__DATA TO USE__.
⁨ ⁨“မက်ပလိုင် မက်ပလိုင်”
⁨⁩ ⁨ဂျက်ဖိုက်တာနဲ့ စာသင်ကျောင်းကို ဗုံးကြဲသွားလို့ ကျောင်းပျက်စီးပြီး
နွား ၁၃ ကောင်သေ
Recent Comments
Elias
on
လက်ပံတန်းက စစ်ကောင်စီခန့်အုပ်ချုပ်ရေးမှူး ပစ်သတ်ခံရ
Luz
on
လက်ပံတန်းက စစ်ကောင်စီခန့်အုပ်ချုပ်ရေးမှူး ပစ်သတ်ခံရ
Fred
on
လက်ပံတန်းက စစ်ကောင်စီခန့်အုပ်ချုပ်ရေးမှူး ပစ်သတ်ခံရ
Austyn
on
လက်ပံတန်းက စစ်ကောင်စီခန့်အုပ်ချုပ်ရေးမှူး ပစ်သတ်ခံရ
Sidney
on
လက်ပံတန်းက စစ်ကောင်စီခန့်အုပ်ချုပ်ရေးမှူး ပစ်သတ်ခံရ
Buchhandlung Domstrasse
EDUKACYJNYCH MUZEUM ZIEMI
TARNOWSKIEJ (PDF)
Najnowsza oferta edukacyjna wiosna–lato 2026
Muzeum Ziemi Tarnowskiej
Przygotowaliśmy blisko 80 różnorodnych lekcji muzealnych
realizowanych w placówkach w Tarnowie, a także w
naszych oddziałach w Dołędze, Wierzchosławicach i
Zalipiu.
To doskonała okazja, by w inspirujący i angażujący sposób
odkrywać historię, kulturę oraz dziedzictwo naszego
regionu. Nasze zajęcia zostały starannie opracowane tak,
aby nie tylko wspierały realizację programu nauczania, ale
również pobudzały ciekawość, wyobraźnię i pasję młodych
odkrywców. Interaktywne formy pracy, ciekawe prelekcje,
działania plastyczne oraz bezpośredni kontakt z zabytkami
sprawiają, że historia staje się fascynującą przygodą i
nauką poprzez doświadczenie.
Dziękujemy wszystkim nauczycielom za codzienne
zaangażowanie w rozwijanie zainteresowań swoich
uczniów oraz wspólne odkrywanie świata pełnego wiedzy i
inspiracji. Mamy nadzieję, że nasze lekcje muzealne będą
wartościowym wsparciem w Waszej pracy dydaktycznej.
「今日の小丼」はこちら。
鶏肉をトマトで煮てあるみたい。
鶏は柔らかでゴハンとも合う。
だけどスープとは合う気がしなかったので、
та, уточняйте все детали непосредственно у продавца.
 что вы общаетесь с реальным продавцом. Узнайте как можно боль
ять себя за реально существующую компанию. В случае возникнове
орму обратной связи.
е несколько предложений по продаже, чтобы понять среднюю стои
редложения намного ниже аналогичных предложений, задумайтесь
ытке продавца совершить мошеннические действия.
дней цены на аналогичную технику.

__ASSIGNMENT__.
What you return must be an exact retyping of the lines above starting at the line with "Buchhandlung Domstrasse" and ending at the line with "regionu. Nasze zajęcia", and nothing besides.

__OUTPUT OF THE EXERCISE__.
Buchhandlung Domstrasse
EDUKACYJNYCH MUZEUM ZIEMI
TARNOWSKIEJ (PDF)
Najnowsza oferta edukacyjna wiosna–lato 2026
Muzeum Ziemi Tarnowskiej
Przygotowaliśmy blisko 80 różnorodnych lekcji muzealnych
realizowanych w placówkach w Tarnowie, a także w
naszych oddziałach w Dołędze, Wierzchosławicach i
Zalipiu.
To doskonała okazja, by w inspirujący i angażujący sposób
odkrywać historię, kulturę oraz dziedzictwo naszego
regionu. Nasze zajęcia zostały starannie opracowane tak,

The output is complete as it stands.